[Items from a data source]
-- Opening Marker --
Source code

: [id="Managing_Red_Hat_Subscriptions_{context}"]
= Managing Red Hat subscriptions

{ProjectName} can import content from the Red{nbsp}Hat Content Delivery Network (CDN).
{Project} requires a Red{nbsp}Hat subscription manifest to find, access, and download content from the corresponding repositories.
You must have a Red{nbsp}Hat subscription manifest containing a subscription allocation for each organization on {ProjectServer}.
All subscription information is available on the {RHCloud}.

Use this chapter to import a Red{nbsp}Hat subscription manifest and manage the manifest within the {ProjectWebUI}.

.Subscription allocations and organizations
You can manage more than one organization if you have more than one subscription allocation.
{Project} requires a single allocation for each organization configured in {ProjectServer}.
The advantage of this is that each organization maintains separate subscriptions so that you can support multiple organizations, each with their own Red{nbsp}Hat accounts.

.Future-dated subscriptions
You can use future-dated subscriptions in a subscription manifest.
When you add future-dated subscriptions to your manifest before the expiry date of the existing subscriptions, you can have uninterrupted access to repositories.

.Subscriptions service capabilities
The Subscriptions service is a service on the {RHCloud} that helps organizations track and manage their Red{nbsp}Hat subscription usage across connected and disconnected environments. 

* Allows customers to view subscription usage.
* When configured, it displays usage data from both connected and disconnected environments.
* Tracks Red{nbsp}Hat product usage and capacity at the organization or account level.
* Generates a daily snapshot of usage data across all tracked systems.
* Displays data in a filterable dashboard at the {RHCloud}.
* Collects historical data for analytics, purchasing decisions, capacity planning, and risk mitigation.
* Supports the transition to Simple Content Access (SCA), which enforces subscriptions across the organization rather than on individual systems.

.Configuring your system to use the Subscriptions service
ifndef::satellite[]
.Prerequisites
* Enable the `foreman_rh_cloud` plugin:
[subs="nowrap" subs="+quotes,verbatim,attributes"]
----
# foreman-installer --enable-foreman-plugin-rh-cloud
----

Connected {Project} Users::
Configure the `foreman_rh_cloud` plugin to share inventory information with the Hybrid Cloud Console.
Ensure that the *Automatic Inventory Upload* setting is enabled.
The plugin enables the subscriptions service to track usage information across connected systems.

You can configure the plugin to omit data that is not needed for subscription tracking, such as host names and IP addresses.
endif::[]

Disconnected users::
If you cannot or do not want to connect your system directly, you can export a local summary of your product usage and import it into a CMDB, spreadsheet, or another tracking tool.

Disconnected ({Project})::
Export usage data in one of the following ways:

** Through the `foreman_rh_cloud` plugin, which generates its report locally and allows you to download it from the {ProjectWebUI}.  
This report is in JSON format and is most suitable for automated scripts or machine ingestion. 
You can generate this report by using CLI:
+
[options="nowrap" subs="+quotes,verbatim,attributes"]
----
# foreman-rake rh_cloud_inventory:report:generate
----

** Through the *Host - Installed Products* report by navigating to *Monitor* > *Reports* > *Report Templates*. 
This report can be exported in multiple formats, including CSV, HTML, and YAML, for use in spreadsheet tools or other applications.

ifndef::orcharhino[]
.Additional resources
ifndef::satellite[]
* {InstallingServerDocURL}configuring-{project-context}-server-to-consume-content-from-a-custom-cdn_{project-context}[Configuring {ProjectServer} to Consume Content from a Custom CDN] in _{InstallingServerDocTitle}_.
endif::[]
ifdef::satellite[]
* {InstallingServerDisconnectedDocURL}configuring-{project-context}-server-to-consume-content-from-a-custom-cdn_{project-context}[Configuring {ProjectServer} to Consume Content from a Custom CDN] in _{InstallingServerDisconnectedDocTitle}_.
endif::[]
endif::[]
-- Closing Marker --
**Work request**
Nothing in the records above may differ in your copy; retype them in full.

**Output**
Source code

: [id="Managing_Red_Hat_Subscriptions_{context}"]
= Managing Red Hat subscriptions

{ProjectName} can import content from the Red{nbsp}Hat Content Delivery Network (CDN).
{Project} requires a Red{nbsp}Hat subscription manifest to find, access, and download content from the corresponding repositories.
You must have a Red{nbsp}Hat subscription manifest containing a subscription allocation for each organization on {ProjectServer}.
All subscription information is available on the {RHCloud}.

Use this chapter to import a Red{nbsp}Hat subscription manifest and manage the manifest within the {ProjectWebUI}.

.Subscription allocations and organizations
You can manage more than one organization if you have more than one subscription allocation.
{Project} requires a single allocation for each organization configured in {ProjectServer}.
The advantage of this is that each organization maintains separate subscriptions so that you can support multiple organizations, each with their own Red{nbsp}Hat accounts.

.Future-dated subscriptions
You can use future-dated subscriptions in a subscription manifest.
When you add future-dated subscriptions to your manifest before the expiry date of the existing subscriptions, you can have uninterrupted access to repositories.

.Subscriptions service capabilities
The Subscriptions service is a service on the {RHCloud} that helps organizations track and manage their Red{nbsp}Hat subscription usage across connected and disconnected environments. 

* Allows customers to view subscription usage.
* When configured, it displays usage data from both connected and disconnected environments.
* Tracks Red{nbsp}Hat product usage and capacity at the organization or account level.
* Generates a daily snapshot of usage data across all tracked systems.
* Displays data in a filterable dashboard at the {RHCloud}.
* Collects historical data for analytics, purchasing decisions, capacity planning, and risk mitigation.
* Supports the transition to Simple Content Access (SCA), which enforces subscriptions across the organization rather than on individual systems.

.Configuring your system to use the Subscriptions service
ifndef::satellite[]
.Prerequisites
* Enable the `foreman_rh_cloud` plugin:
[subs="nowrap" subs="+quotes,verbatim,attributes"]
----
# foreman-installer --enable-foreman-plugin-rh-cloud
----

Connected {Project} Users::
Configure the `foreman_rh_cloud` plugin to share inventory information with the Hybrid Cloud Console.
Ensure that the *Automatic Inventory Upload* setting is enabled.
The plugin enables the subscriptions service to track usage information across connected systems.

You can configure the plugin to omit data that is not needed for subscription tracking, such as host names and IP addresses.
endif::[]

Disconnected users::
If you cannot or do not want to connect your system directly, you can export a local summary of your product usage and import it into a CMDB, spreadsheet, or another tracking tool.

Disconnected ({Project})::
Export usage data in one of the following ways:

** Through the `foreman_rh_cloud` plugin, which generates its report locally and allows you to download it from the {ProjectWebUI}.  
This report is in JSON format and is most suitable for automated scripts or machine ingestion. 
You can generate this report by using CLI:
+
[options="nowrap" subs="+quotes,verbatim,attributes"]
----
# foreman-rake rh_cloud_inventory:report:generate
----

** Through the *Host - Installed Products* report by navigating to *Monitor* > *Reports* > *Report Templates*. 
This report can be exported in multiple formats, including CSV, HTML, and YAML, for use in spreadsheet tools or other applications.

ifndef::orcharhino[]
.Additional resources
ifndef::satellite[]
* {InstallingServerDocURL}configuring-{project-context}-server-to-consume-content-from-a-custom-cdn_{project-context}[Configuring {ProjectServer} to Consume Content from a Custom CDN] in _{InstallingServerDocTitle}_.
endif::[]
ifdef::satellite[]
* {InstallingServerDisconnectedDocURL}configuring-{project-context}-server-to-consume-content-from-a-custom-cdn_{project-context}[Configuring {ProjectServer} to Consume Content from a Custom CDN] in _{InstallingServerDisconnectedDocTitle}_.
endif::[]
endif::[]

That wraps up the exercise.